AI-Driven Innovations in Personalized Cancer Treatment and Drug Development

AI : AI-Driven Innovations in Personalized Cancer Treatment and Drug Development

The doctors had nearly given up on their patient. The 82-year-old “Paul” from Vienna was suffering from an aggressive form of blood cancer and had undergone six different chemotherapy treatments without success. With each treatment, another drug was removed from the list of potentially effective therapies, diminishing hope for a cure. The harsh reality was that standard cancer medications were ineffective against Paul’s blood cancer.

With nothing left to lose, Paul’s doctors enrolled him in a study at the Medical University of Vienna. Researchers aimed to test a new technology developed by the British company Exscientia, designed to find the best drug for each patient while considering individual biological characteristics.

The researchers took a tissue sample from Paul containing both cancerous and normal cells and divided it into over 100 smaller samples. These samples were exposed to various drug cocktails. Using robots and artificial intelligence-based imaging, they could automatically detect and document even the smallest changes in the cells.

Unlike Paul’s previous treatments, where doctors tried different drugs over months, this method allowed them to test dozens of drugs simultaneously outside the body. They could also test therapies typically deemed unsuitable for this type of cancer.

This strategy proved successful. Although the most effective drug from the tests could not be used because Paul was too weak, the second-best drug worked. This was a cancer medication from Johnson & Johnson that had not been tried in the initial treatments because previous studies showed it was ineffective for this type of blood cancer. However, the Vienna case study proved otherwise, as Paul’s cancer disappeared two years after the treatment.
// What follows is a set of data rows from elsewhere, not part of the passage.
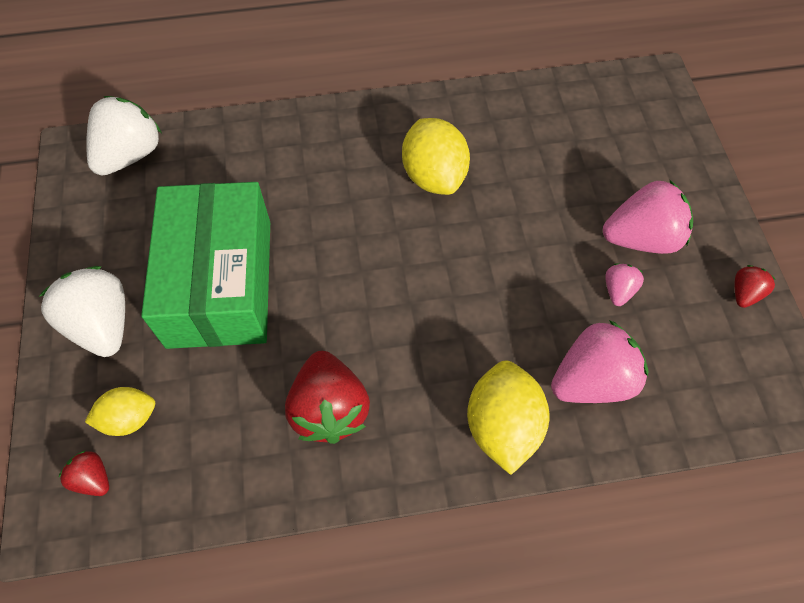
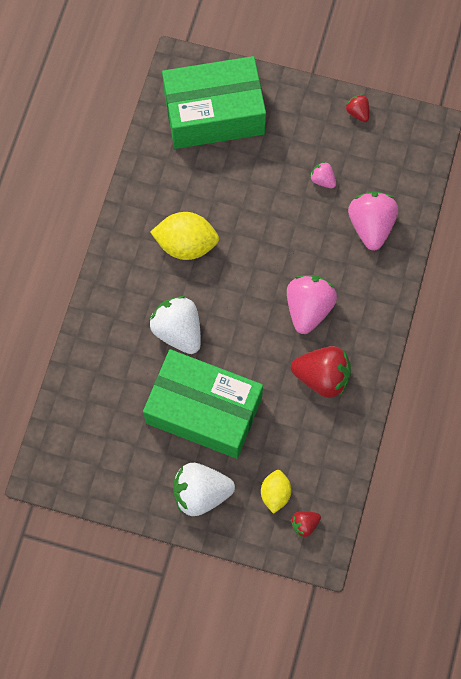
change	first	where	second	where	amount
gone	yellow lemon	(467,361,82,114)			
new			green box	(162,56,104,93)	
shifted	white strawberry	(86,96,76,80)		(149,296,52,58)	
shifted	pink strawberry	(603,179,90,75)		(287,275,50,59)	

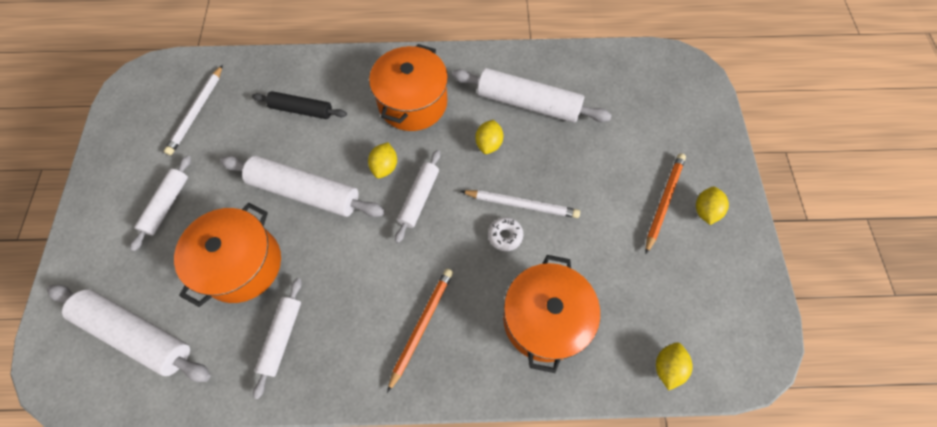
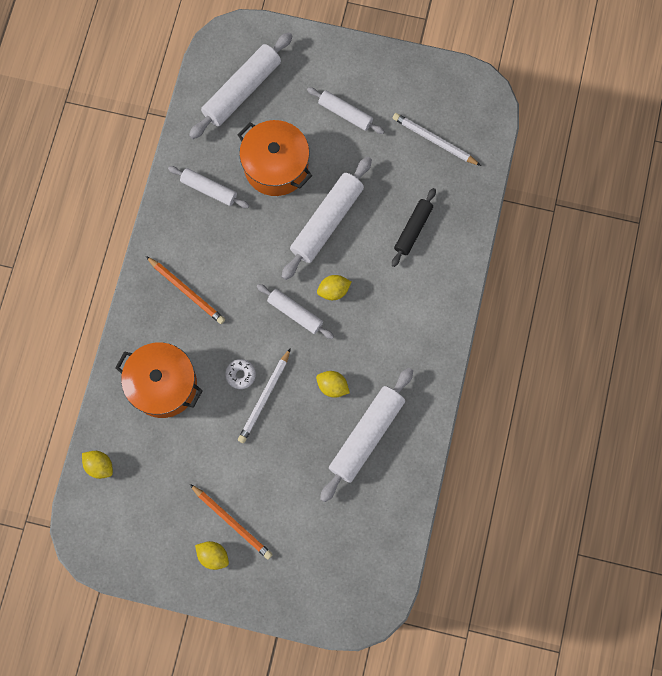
change	first	where	second	where	amount
gone	orange pot	(369,44,79,87)			
rotated	yellow lemon	(368,142,29,36)		(317,275,34,25)	45 degrees counterclockwise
For Andrew Hopkins, CEO of Exscientia, this success indicates that the new method could significantly change cancer therapy. The company plans to not only help select the right medication for individual patients but also to overhaul the entire drug development pipeline. The first two drugs developed with AI assistance are in clinical trials, and two more will soon be submitted.

Exscientia is not alone in focusing on AI. Many startups are exploring the use of machine learning in the pharmaceutical industry. AI helps predict how potential drugs will behave in the body, allowing for the elimination of likely ineffective substances early on. This reduces the need for labor-intensive lab work and speeds up drug development, which traditionally takes over ten years and costs billions.

New laboratories are being established worldwide. Exscientia opened a research center in Vienna, and Insilico Medicine, headquartered in Hong Kong, opened a large lab in Abu Dhabi. Around two dozen AI-developed drugs are currently in clinical trials or nearing that stage.

However, drug research with AI is still in its infancy. Many companies make claims they cannot substantiate. A new generation of AI companies is focusing on three key weaknesses in drug development: selecting the right target molecule in the body, developing the correct molecule to interact with it, and identifying the patients most likely to benefit.

AI is not a cure-all. Experiments in labs and human testing, the slowest and most expensive steps in development, cannot be bypassed. While AI saves time and replaces many manual steps, final validation must occur in the lab.

Machine learning is replacing manual work in drug development. Computer-assisted techniques have been used for decades, but models still require manual creation, a slow and error-prone process. Machine learning can automate the creation of complex models using vast datasets, making it easier and quicker to predict how drugs will behave in the body. Early experiments can be simulated in computers, and machine learning models can search through large pools of potential drug molecules.

Many companies use machine learning initially to identify targets in the body before simulating drug behavior. Some, like Exscientia, use language processing models to analyze data from scientific publications, extracting information and coding it into knowledge graphs. These models predict which targets are most suitable for treating specific diseases.

Selecting a target is just the beginning. The greater challenge is designing a drug molecule to interact with the target as desired, an area currently seeing the most innovation. The interaction between molecules in the body is highly complex, and drugs must navigate hostile environments like the gut to be effective.

Generate Biomedicines aims to achieve this with generative AI, similar to the technology behind text-to-image software like DALL-E 2. Instead of manipulating pixels, their software works with random amino acid strands to create protein structures with specific properties.

Absci is also developing protein-based drugs, focusing on antibodies that naturally eliminate bacteria and viruses. They redesign existing antibodies to bind better to targets using mathematical models trained on lab data. After simulation adjustments, the best-performing structures are synthesized and tested.

Apriori Bio is focusing on Covid, developing vaccines to protect against a wide range of virus variants. They create millions of variants in the lab and use machine learning to predict how antibodies will perform against potential variants.

AI opens a vast, untapped pool of biological and chemical structures for future drug development. The number of potential drug molecules is far greater than the current pool of about ten million molecules used by major pharmaceutical companies.

Verseon uses both old and new computer techniques to explore possibilities, generating millions of molecules and testing their properties. Their first drug is in clinical trials, with more to follow, targeting diseases like cardiovascular conditions, infections, and cancer.